Patience aussi pour nos frères malades, parce que la maladie creuse cette dépendance, cette soif de guérison, parce qu'elle crée un manque très particulier, le manque de la santé, et vous savez comme moi que la santé est le bien le plus précieux, parole aussi adressée à nos frères malades ou à nous qui accompagnons les malades. Vous avez remarqué dans l'évangile que le Seigneur s'y prend à deux fois pour guérir. Une première fois, Il crache sur les yeux de l'aveugle, et l'aveugle ne voit pas clair, il voit des personnes, mais il les prend pour des arbres, donc la guérison n'est pas encore totale. L'aveugle va rentrer dans cette dimension de patience et le Seigneur dans sa miséricorde impose les mains à l'aveugle et finalement l'aveugle voit clair et même de loin. Donc, parole adressée à nos frères malades ou à nous qui les accompagnons parce que quand le Seigneur guérit, c'est rarement d'un seul coup, parce que le Seigneur prend aussi la patience de recréer le malade, de le reprendre, de retisser autour de lui ce nœud des relations, de reprendre en lui tout ce qui fait la consistance de sa personne.

Patience donc pour nos frères malades, et patience qui est recommandée à chacun d'entre nous. En fait, ce serait trop facile de se convertir un jour et de ne plus avoir à y revenir. Ce serait trop facile d'être ainsi tout de suite jeté dans l'horizon de la sainteté. Mais non, nous aussi nous devons recevoir cette patience de Dieu pour que nous soyons patients envers nous-mêmes. Parce que je crois que nous projetons sur Dieu l'impatience que nous avons par égard à nous-même.
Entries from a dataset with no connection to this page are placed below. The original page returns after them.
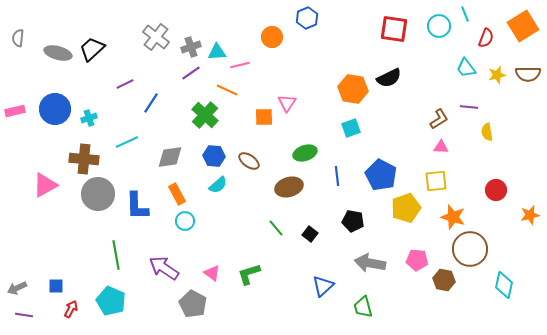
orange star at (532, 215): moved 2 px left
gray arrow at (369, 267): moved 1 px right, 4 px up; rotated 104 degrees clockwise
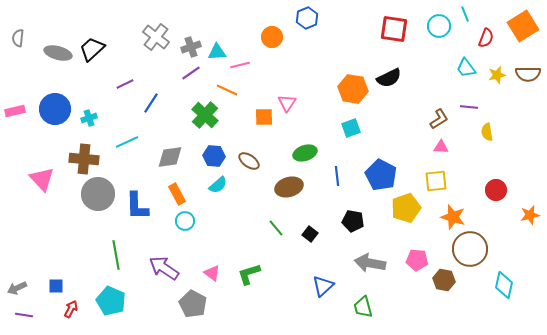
pink triangle at (45, 185): moved 3 px left, 6 px up; rotated 44 degrees counterclockwise
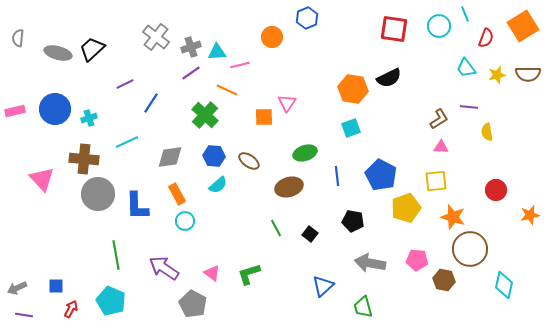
green line at (276, 228): rotated 12 degrees clockwise
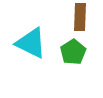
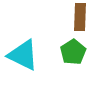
cyan triangle: moved 8 px left, 12 px down
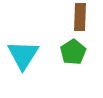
cyan triangle: rotated 36 degrees clockwise
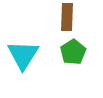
brown rectangle: moved 13 px left
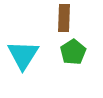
brown rectangle: moved 3 px left, 1 px down
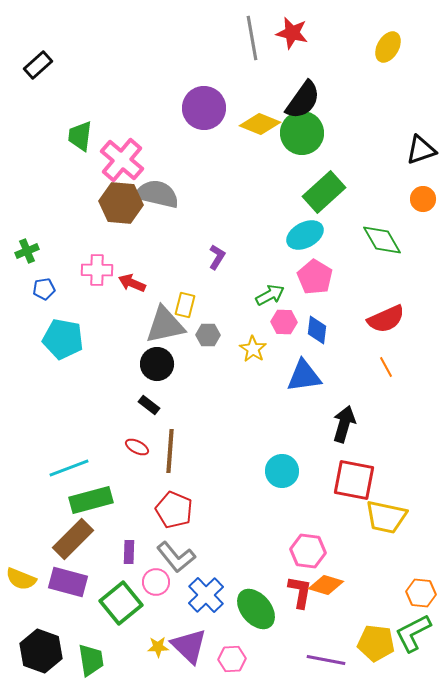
En fait, c'est nous qui sommes impatients de parvenir dans cet horizon de sainteté, c'est nous qui sommes impatients d'être parfaitement guéris, c'est nous qui sommes impatients de voir notre famille parfaitement convertie, et il nous faut cependant rentrer dans cette patience aussi, à l'égard de nous-mêmes, accueillir ce lent travail de Dieu, je dirais contempler le travail de Dieu dans nos vies, dans nos familles, auprès de nos malades, auprès de notre monde.

C'est peut-être cela que le Seigneur veut nous apprendre, rentrer en patience à l'égard de nous-mêmes.